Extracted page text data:
------
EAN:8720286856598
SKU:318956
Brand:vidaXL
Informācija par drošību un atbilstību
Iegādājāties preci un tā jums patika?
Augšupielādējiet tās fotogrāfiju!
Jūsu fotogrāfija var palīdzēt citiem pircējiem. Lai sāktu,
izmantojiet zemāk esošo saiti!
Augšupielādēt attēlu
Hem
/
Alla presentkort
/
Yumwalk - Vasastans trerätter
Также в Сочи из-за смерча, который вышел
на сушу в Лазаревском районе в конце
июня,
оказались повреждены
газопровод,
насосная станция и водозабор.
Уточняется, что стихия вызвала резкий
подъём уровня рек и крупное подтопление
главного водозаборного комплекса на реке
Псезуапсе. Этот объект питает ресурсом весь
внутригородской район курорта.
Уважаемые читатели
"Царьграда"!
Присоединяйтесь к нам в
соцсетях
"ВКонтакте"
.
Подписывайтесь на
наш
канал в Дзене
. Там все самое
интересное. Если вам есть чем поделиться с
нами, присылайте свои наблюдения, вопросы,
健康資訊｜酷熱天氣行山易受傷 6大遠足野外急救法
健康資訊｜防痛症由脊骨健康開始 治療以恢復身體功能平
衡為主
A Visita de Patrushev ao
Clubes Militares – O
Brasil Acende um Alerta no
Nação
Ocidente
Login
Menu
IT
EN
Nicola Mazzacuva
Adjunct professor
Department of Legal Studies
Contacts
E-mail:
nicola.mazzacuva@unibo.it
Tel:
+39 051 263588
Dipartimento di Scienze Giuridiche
------
▶ _TASK DESCRIPTION_
The full set of entries has to be duplicated precisely.

▶ _PROBLEM SOLUTION_
EAN:8720286856598
SKU:318956
Brand:vidaXL
Informācija par drošību un atbilstību
Iegādājāties preci un tā jums patika?
Augšupielādējiet tās fotogrāfiju!
Jūsu fotogrāfija var palīdzēt citiem pircējiem. Lai sāktu,
izmantojiet zemāk esošo saiti!
Augšupielādēt attēlu
Hem
/
Alla presentkort
/
Yumwalk - Vasastans trerätter
Также в Сочи из-за смерча, который вышел
на сушу в Лазаревском районе в конце
июня,
оказались повреждены
газопровод,
насосная станция и водозабор.
Уточняется, что стихия вызвала резкий
подъём уровня рек и крупное подтопление
главного водозаборного комплекса на реке
Псезуапсе. Этот объект питает ресурсом весь
внутригородской район курорта.
Уважаемые читатели
"Царьграда"!
Присоединяйтесь к нам в
соцсетях
"ВКонтакте"
.
Подписывайтесь на
наш
канал в Дзене
. Там все самое
интересное. Если вам есть чем поделиться с
нами, присылайте свои наблюдения, вопросы,
健康資訊｜酷熱天氣行山易受傷 6大遠足野外急救法
健康資訊｜防痛症由脊骨健康開始 治療以恢復身體功能平
衡為主
A Visita de Patrushev ao
Clubes Militares – O
Brasil Acende um Alerta no
Nação
Ocidente
Login
Menu
IT
EN
Nicola Mazzacuva
Adjunct professor
Department of Legal Studies
Contacts
E-mail:
nicola.mazzacuva@unibo.it
Tel:
+39 051 263588
Dipartimento di Scienze Giuridiche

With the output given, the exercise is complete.